Items from a dataset
◇ ◇ ◇ ◇ ◇
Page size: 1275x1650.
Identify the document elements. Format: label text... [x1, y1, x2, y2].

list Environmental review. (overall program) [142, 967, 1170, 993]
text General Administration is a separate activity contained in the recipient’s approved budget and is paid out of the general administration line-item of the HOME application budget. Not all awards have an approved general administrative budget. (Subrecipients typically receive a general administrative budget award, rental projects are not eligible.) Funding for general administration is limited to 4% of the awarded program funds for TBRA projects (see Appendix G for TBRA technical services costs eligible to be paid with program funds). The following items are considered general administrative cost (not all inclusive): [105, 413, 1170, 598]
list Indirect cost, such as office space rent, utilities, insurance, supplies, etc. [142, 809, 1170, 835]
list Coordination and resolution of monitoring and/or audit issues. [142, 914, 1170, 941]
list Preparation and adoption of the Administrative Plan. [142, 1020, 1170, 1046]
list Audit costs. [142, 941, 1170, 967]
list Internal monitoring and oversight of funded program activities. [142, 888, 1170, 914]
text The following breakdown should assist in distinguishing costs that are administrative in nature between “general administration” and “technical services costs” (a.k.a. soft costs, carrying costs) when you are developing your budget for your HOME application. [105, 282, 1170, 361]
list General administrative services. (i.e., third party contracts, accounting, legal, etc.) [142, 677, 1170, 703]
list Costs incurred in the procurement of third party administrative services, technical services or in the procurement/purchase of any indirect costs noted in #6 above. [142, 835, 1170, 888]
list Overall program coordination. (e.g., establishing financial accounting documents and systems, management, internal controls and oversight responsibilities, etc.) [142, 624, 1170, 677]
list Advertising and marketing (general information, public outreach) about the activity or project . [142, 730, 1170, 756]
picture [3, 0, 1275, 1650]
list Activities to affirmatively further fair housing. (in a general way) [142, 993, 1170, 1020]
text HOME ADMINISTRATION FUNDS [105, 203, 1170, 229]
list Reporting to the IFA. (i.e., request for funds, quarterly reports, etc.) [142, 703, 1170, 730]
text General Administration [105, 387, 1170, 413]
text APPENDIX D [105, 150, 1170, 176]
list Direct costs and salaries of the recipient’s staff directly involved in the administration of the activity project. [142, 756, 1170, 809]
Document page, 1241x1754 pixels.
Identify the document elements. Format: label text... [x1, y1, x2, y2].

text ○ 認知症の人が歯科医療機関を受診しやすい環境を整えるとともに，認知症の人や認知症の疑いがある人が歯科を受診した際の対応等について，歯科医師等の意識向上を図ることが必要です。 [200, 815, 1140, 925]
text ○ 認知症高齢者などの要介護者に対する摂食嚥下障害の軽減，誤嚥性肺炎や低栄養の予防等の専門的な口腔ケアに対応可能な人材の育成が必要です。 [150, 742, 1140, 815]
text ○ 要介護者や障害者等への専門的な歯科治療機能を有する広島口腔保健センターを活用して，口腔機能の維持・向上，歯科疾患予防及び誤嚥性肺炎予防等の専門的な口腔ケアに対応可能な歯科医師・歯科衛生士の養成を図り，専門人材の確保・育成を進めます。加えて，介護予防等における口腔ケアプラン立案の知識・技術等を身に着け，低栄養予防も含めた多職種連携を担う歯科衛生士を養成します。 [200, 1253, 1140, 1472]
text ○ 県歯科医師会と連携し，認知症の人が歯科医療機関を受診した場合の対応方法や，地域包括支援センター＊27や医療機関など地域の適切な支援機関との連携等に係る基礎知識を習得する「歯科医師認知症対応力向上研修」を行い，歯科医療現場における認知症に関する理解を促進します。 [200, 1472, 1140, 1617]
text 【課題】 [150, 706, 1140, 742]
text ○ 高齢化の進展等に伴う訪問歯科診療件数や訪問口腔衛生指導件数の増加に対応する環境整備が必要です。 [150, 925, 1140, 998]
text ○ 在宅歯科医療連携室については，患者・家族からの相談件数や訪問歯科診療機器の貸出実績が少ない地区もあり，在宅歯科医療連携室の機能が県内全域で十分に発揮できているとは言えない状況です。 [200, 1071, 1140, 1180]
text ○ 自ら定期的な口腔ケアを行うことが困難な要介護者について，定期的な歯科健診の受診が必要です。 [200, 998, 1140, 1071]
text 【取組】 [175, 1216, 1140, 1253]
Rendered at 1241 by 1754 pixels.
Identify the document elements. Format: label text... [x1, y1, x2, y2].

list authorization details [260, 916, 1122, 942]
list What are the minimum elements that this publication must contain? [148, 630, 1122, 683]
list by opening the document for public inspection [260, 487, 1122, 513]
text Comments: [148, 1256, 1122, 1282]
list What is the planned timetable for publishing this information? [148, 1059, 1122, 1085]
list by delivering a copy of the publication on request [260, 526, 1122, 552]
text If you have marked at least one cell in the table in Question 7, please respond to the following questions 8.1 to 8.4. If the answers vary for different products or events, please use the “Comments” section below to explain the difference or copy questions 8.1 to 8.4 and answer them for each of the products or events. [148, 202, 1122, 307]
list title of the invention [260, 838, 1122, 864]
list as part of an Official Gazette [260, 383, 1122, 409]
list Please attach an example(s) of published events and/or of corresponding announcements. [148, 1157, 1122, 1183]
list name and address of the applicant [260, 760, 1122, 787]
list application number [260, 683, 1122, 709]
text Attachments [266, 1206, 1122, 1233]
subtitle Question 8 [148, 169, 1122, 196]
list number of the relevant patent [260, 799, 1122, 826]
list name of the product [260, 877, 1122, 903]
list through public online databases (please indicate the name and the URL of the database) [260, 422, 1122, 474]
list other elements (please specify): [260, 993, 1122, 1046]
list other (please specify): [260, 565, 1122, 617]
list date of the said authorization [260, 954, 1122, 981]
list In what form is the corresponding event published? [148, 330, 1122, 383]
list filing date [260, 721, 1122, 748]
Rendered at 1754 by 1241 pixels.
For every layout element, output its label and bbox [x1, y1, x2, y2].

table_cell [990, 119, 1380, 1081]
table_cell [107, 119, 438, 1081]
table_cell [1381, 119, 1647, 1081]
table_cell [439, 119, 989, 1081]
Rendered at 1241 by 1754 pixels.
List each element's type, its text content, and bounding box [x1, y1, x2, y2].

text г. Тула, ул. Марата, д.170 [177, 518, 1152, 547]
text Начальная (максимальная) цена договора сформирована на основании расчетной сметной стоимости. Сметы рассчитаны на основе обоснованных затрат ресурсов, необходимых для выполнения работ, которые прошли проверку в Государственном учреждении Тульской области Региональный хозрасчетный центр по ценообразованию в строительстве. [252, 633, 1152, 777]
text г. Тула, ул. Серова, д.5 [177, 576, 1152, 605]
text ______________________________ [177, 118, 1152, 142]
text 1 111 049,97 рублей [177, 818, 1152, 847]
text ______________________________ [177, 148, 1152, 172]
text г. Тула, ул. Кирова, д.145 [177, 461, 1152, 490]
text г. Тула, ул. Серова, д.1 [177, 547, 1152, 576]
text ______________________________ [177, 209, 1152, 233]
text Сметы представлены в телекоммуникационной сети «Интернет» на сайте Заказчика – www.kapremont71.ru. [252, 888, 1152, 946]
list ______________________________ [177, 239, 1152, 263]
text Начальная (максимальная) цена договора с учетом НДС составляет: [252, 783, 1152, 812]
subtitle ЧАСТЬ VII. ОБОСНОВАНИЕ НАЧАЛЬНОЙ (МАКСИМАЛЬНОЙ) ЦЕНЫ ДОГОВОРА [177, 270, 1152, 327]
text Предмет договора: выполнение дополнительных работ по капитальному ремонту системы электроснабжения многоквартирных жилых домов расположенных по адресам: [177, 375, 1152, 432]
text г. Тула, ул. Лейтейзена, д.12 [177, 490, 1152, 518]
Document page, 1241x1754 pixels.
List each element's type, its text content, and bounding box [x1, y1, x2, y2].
◇ ◇ ◇ ◇ ◇
Directions for this task:
Could you retype every record above exactly as written?

Exercise response:
Page size: 1275x1650.
Identify the document elements. Format: label text... [x1, y1, x2, y2].

list Environmental review. (overall program) [142, 967, 1170, 993]
text General Administration is a separate activity contained in the recipient’s approved budget and is paid out of the general administration line-item of the HOME application budget. Not all awards have an approved general administrative budget. (Subrecipients typically receive a general administrative budget award, rental projects are not eligible.) Funding for general administration is limited to 4% of the awarded program funds for TBRA projects (see Appendix G for TBRA technical services costs eligible to be paid with program funds). The following items are considered general administrative cost (not all inclusive): [105, 413, 1170, 598]
list Indirect cost, such as office space rent, utilities, insurance, supplies, etc. [142, 809, 1170, 835]
list Coordination and resolution of monitoring and/or audit issues. [142, 914, 1170, 941]
list Preparation and adoption of the Administrative Plan. [142, 1020, 1170, 1046]
list Audit costs. [142, 941, 1170, 967]
list Internal monitoring and oversight of funded program activities. [142, 888, 1170, 914]
text The following breakdown should assist in distinguishing costs that are administrative in nature between “general administration” and “technical services costs” (a.k.a. soft costs, carrying costs) when you are developing your budget for your HOME application. [105, 282, 1170, 361]
list General administrative services. (i.e., third party contracts, accounting, legal, etc.) [142, 677, 1170, 703]
list Costs incurred in the procurement of third party administrative services, technical services or in the procurement/purchase of any indirect costs noted in #6 above. [142, 835, 1170, 888]
list Overall program coordination. (e.g., establishing financial accounting documents and systems, management, internal controls and oversight responsibilities, etc.) [142, 624, 1170, 677]
list Advertising and marketing (general information, public outreach) about the activity or project . [142, 730, 1170, 756]
picture [3, 0, 1275, 1650]
list Activities to affirmatively further fair housing. (in a general way) [142, 993, 1170, 1020]
text HOME ADMINISTRATION FUNDS [105, 203, 1170, 229]
list Reporting to the IFA. (i.e., request for funds, quarterly reports, etc.) [142, 703, 1170, 730]
text General Administration [105, 387, 1170, 413]
text APPENDIX D [105, 150, 1170, 176]
list Direct costs and salaries of the recipient’s staff directly involved in the administration of the activity project. [142, 756, 1170, 809]
Document page, 1241x1754 pixels.
Identify the document elements. Format: label text... [x1, y1, x2, y2].

text ○ 認知症の人が歯科医療機関を受診しやすい環境を整えるとともに，認知症の人や認知症の疑いがある人が歯科を受診した際の対応等について，歯科医師等の意識向上を図ることが必要です。 [200, 815, 1140, 925]
text ○ 認知症高齢者などの要介護者に対する摂食嚥下障害の軽減，誤嚥性肺炎や低栄養の予防等の専門的な口腔ケアに対応可能な人材の育成が必要です。 [150, 742, 1140, 815]
text ○ 要介護者や障害者等への専門的な歯科治療機能を有する広島口腔保健センターを活用して，口腔機能の維持・向上，歯科疾患予防及び誤嚥性肺炎予防等の専門的な口腔ケアに対応可能な歯科医師・歯科衛生士の養成を図り，専門人材の確保・育成を進めます。加えて，介護予防等における口腔ケアプラン立案の知識・技術等を身に着け，低栄養予防も含めた多職種連携を担う歯科衛生士を養成します。 [200, 1253, 1140, 1472]
text ○ 県歯科医師会と連携し，認知症の人が歯科医療機関を受診した場合の対応方法や，地域包括支援センター＊27や医療機関など地域の適切な支援機関との連携等に係る基礎知識を習得する「歯科医師認知症対応力向上研修」を行い，歯科医療現場における認知症に関する理解を促進します。 [200, 1472, 1140, 1617]
text 【課題】 [150, 706, 1140, 742]
text ○ 高齢化の進展等に伴う訪問歯科診療件数や訪問口腔衛生指導件数の増加に対応する環境整備が必要です。 [150, 925, 1140, 998]
text ○ 在宅歯科医療連携室については，患者・家族からの相談件数や訪問歯科診療機器の貸出実績が少ない地区もあり，在宅歯科医療連携室の機能が県内全域で十分に発揮できているとは言えない状況です。 [200, 1071, 1140, 1180]
text ○ 自ら定期的な口腔ケアを行うことが困難な要介護者について，定期的な歯科健診の受診が必要です。 [200, 998, 1140, 1071]
text 【取組】 [175, 1216, 1140, 1253]
Rendered at 1241 by 1754 pixels.
Identify the document elements. Format: label text... [x1, y1, x2, y2].

list authorization details [260, 916, 1122, 942]
list What are the minimum elements that this publication must contain? [148, 630, 1122, 683]
list by opening the document for public inspection [260, 487, 1122, 513]
text Comments: [148, 1256, 1122, 1282]
list What is the planned timetable for publishing this information? [148, 1059, 1122, 1085]
list by delivering a copy of the publication on request [260, 526, 1122, 552]
text If you have marked at least one cell in the table in Question 7, please respond to the following questions 8.1 to 8.4. If the answers vary for different products or events, please use the “Comments” section below to explain the difference or copy questions 8.1 to 8.4 and answer them for each of the products or events. [148, 202, 1122, 307]
list title of the invention [260, 838, 1122, 864]
list as part of an Official Gazette [260, 383, 1122, 409]
list Please attach an example(s) of published events and/or of corresponding announcements. [148, 1157, 1122, 1183]
list name and address of the applicant [260, 760, 1122, 787]
list application number [260, 683, 1122, 709]
text Attachments [266, 1206, 1122, 1233]
subtitle Question 8 [148, 169, 1122, 196]
list number of the relevant patent [260, 799, 1122, 826]
list name of the product [260, 877, 1122, 903]
list through public online databases (please indicate the name and the URL of the database) [260, 422, 1122, 474]
list other elements (please specify): [260, 993, 1122, 1046]
list other (please specify): [260, 565, 1122, 617]
list date of the said authorization [260, 954, 1122, 981]
list In what form is the corresponding event published? [148, 330, 1122, 383]
list filing date [260, 721, 1122, 748]
Rendered at 1754 by 1241 pixels.
For every layout element, output its label and bbox [x1, y1, x2, y2].

table_cell [990, 119, 1380, 1081]
table_cell [107, 119, 438, 1081]
table_cell [1381, 119, 1647, 1081]
table_cell [439, 119, 989, 1081]
Rendered at 1241 by 1754 pixels.
List each element's type, its text content, and bounding box [x1, y1, x2, y2].

text г. Тула, ул. Марата, д.170 [177, 518, 1152, 547]
text Начальная (максимальная) цена договора сформирована на основании расчетной сметной стоимости. Сметы рассчитаны на основе обоснованных затрат ресурсов, необходимых для выполнения работ, которые прошли проверку в Государственном учреждении Тульской области Региональный хозрасчетный центр по ценообразованию в строительстве. [252, 633, 1152, 777]
text г. Тула, ул. Серова, д.5 [177, 576, 1152, 605]
text ______________________________ [177, 118, 1152, 142]
text 1 111 049,97 рублей [177, 818, 1152, 847]
text ______________________________ [177, 148, 1152, 172]
text г. Тула, ул. Кирова, д.145 [177, 461, 1152, 490]
text г. Тула, ул. Серова, д.1 [177, 547, 1152, 576]
text ______________________________ [177, 209, 1152, 233]
text Сметы представлены в телекоммуникационной сети «Интернет» на сайте Заказчика – www.kapremont71.ru. [252, 888, 1152, 946]
list ______________________________ [177, 239, 1152, 263]
text Начальная (максимальная) цена договора с учетом НДС составляет: [252, 783, 1152, 812]
subtitle ЧАСТЬ VII. ОБОСНОВАНИЕ НАЧАЛЬНОЙ (МАКСИМАЛЬНОЙ) ЦЕНЫ ДОГОВОРА [177, 270, 1152, 327]
text Предмет договора: выполнение дополнительных работ по капитальному ремонту системы электроснабжения многоквартирных жилых домов расположенных по адресам: [177, 375, 1152, 432]
text г. Тула, ул. Лейтейзена, д.12 [177, 490, 1152, 518]
Document page, 1241x1754 pixels.
List each element's type, its text content, and bounding box [x1, y1, x2, y2].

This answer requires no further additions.